Task requirements: Pull every line of text out of the data below word for word, in the same order, and leave the pictures out of your answer.

Extracted records:
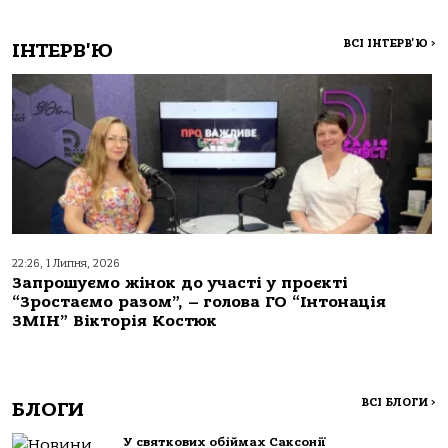
ВСІ ІНТЕРВ'Ю
>
ІНТЕРВ'Ю
22:26, 1 Липня, 2026
Запрошуємо жінок до участі у проєкті
“Зростаємо разом”, – голова ГО “Інтонація
ЗМІН” Вікторія Костюк
ВСІ БЛОГИ
>
БЛОГИ
У святкових обіймах Саксонії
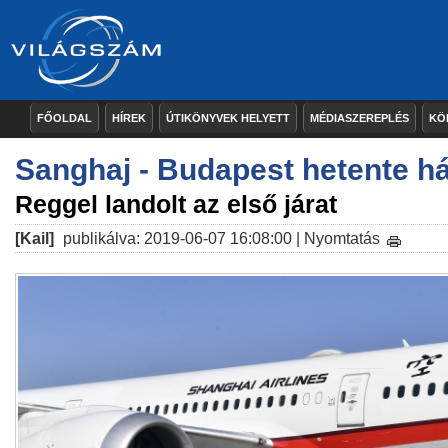
FŐOLDAL
HÍREK
ÚTIKÖNYVEK HELYETT
MÉDIASZEREPLÉS
KÖ
Sanghaj - Budapest hetente h
Reggel landolt az első járat
[Kail]
publikálva: 2019-06-07 16:08:00 |
Nyomtatás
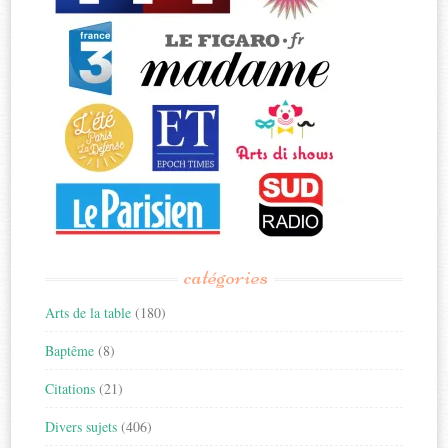
catégories
Arts de la table
(180)
Baptême
(8)
Citations
(21)
Divers sujets
(406)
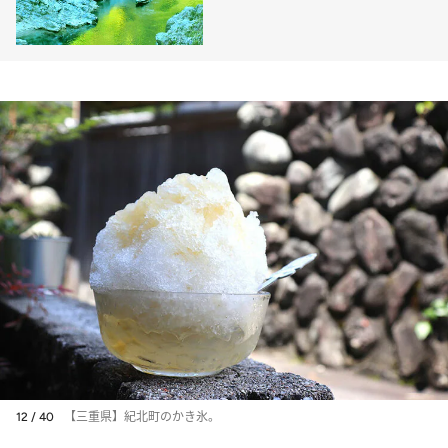
12 / 40
【三重県】紀北町のかき氷。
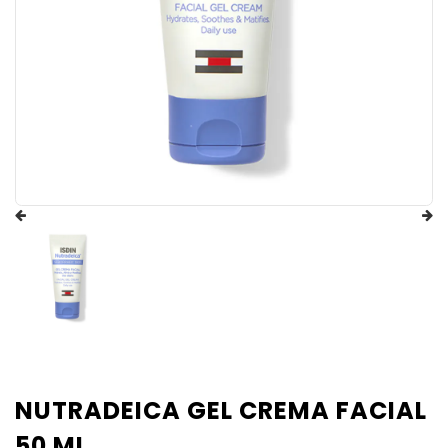
NUTRADEICA GEL CREMA FACIAL
50 ML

Exercise answer:
ВСІ ІНТЕРВ'Ю
>
ІНТЕРВ'Ю
22:26, 1 Липня, 2026
Запрошуємо жінок до участі у проєкті
“Зростаємо разом”, – голова ГО “Інтонація
ЗМІН” Вікторія Костюк
ВСІ БЛОГИ
>
БЛОГИ
У святкових обіймах Саксонії
FŐOLDAL
HÍREK
ÚTIKÖNYVEK HELYETT
MÉDIASZEREPLÉS
KÖ
Sanghaj - Budapest hetente h
Reggel landolt az első járat
[Kail]
publikálva: 2019-06-07 16:08:00 |
Nyomtatás
catégories
Arts de la table
(180)
Baptême
(8)
Citations
(21)
Divers sujets
(406)
12 / 40
【三重県】紀北町のかき氷。
NUTRADEICA GEL CREMA FACIAL
50 ML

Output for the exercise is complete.